The Apple Guru Steve Jobs Passes Away
I feel sad today hearing this.

My first computer was an Atari (thank you Nolan Bushnell), but many of my friends had the venerable Apple II. I bought Apple Stock right out of college. The company was struggling and I felt that it had a great brand, a great history and great potential. Steve Jobs was in exile and did not work there.
Everyone knows that during his return to Apple, the company obtained more cash than the US Treasury
and became the most valuable company in the world.

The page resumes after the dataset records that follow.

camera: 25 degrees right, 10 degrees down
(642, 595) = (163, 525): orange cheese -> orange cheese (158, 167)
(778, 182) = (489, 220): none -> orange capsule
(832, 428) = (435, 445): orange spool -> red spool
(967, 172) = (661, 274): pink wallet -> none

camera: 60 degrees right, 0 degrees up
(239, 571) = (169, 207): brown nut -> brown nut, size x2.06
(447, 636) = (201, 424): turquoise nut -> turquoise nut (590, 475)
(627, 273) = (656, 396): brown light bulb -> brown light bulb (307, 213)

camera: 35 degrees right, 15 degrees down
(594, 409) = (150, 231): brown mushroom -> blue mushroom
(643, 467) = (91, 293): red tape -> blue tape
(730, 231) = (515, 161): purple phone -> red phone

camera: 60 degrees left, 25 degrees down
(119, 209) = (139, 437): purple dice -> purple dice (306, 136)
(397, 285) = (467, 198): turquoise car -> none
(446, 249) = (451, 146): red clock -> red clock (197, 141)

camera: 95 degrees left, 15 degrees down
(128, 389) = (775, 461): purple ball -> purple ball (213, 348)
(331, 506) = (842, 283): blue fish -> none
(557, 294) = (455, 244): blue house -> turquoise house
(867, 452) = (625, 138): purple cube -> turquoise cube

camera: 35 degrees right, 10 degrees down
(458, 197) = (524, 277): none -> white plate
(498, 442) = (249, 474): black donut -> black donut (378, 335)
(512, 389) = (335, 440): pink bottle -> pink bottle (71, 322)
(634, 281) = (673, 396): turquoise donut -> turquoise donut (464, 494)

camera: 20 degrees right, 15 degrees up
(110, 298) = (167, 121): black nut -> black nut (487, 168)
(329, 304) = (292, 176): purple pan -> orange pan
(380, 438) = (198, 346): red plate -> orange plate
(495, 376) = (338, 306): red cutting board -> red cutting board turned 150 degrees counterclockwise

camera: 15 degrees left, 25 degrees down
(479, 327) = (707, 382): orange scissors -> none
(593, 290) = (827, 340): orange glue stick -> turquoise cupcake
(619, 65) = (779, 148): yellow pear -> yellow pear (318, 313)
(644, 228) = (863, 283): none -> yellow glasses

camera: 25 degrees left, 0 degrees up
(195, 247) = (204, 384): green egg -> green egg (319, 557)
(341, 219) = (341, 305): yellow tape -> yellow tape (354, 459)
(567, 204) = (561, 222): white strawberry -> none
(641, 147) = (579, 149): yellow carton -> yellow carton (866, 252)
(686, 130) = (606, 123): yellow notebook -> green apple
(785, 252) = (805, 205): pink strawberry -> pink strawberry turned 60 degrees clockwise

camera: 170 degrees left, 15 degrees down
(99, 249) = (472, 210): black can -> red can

It’s astonishing what one person has been able to do, I don’t think it’s hyperbole to say that Steve was responsible for this expansion of the company. He’s been an astonishingly bright light in the technology industry, and I think everyone is reacting in shock and is greatly saddened by his comment which reads simply
I have always said if there ever came a day when I could no longer meet my duties and expectations as Apple’s CEO, I would be the first to let you know. Unfortunately, that day has come.
We could see from this letter that this day would come and Steve would succumb to cancer.
We rightly attribute almost superhuman powers to Steve Jobs, and I say rightly because he once ran Pixar and Apple at the same time, both with tremendous success. In his younger years he traveled extensively in India and sought the advice of Gurus. This is well documented here and elsewhere:
While he was at Atari, Steve convinced (Nolan) Bushnell of paying him a trip to India. Atari did pay his trip up to Germany, where he had to work on fixing some Atari machines. Then Steve was joined by his hippie friend from Reed, Dan Kottke, and they went to India in search for enlightenment. They came up pretty disappointed, especially after they met the guru Kairolie Baba, who, as they quickly found out, was a con man.
“We weren’t going to find a place where we could go for a month to be enlightened. It was one of the first times that I started to realize that maybe Thomas Edison did a lot more to improve the world than Karl Marx and Neem Kairolie Baba put together.”
(quoted in Michael Moritz’s The Little Kingdom“)When Steve came back, he resumed his job at Atari, and would spend some of his days in primal scream therapy sessions or at the Los Altos Zen Center, where he befriended Governor Jerry Brown and his guru Kobun Chino. He also spent several weeks with his girlfriend Chris-Ann and Dan Kottke in a hippie commune in Oregon, the All-One Farm. Here they would cultivate apples and for some time, Steve would eat only that — when he wasn’t fasting, that is.
The word “Guru” Sanskrit गुरु has lots of meanings, and unfortunately in the west it has been associated with the kind of charlatanism that is well documented, above. However, the guru/devotee relationship is an extremely powerful model of teacher. In tradition, the Guru represents an aspect of the divine and essentially becomes a new non-biological parent that the devotee transfers their survival imprint to. This might be a controversial statement and definition, but changing human beings is tough business, and in psychology this kind of imprinting is referred to as transferrence. It provides a means for a student to imprint on a master in order to transform themselves.
When I say “survival imprint” I mean that those under his tutelage felt shock, awe, fear, reverence and many other feelings. He famously “chews out” engineers and other Apple employees who aren’t helping to realize his vision. This was well documented here:
http://www.macobserver.com/tmo/article/jobs_to_2008_mobileme_team_why_the_doesnt_it_do_that/
In 2008, MobileMe had some problems out of the gate, and according to a new “Inside Apple” piece that Fortune magazine will publish later this week, that resulted in a sharp reprimand from Apple CEO Steve Jobs, an immediate change in executive leadership for the project, and changes in the team’s membership.
According to the magazine’s sources, Mr. Jobs called the MobileMe team into a town hall meeting in one of Apple’s auditoriums after the service launched with problems and garnered unflattering reviews from noted tech commentators like Walt Mossberg of The Wall Street Journal.
Mr. Jobs reportedly asked the assembled engineers and other MobileMe team members, “Can anyone tell me what MobileMe is supposed to do?” When one of those employees then volunteered a satisfactory answer, Mr. Jobs followed up with, “So why the fuck doesn’t it do that?”
Steve Jobs did not find his guru in India. However, he became a guru to so many in the technology industry. This kind of leadership doesn’t come often and is clearly transformational.
Was he larger-than-life? Of course he was. So many people projected their fears, dreams, hopes and wrath onto him. Because of this, there are many legendary stories, projections and myths surrounding him.
This led to the creation of “Fake Steve Jobs“:
It’s impossible to say which one’s are true unless you were there (I wasn’t). I had the great pleasure to meet Steve Wozniak, but it was as close as I ever got to Steve Jobs unless you count WWDC.

As the Guru of Apple Computer, then of Apple Inc, he transformed the lives of so many people both inside and outside the tech industry myself included.
It’s extremely poignant to review this video “How to live before you die”
[youtube]http://www.youtube.com/watch?v=UF8uR6Z6KLc[/youtube]
I’m reposting this with edits. This was originally written when he resigned from Apple, but still applicable.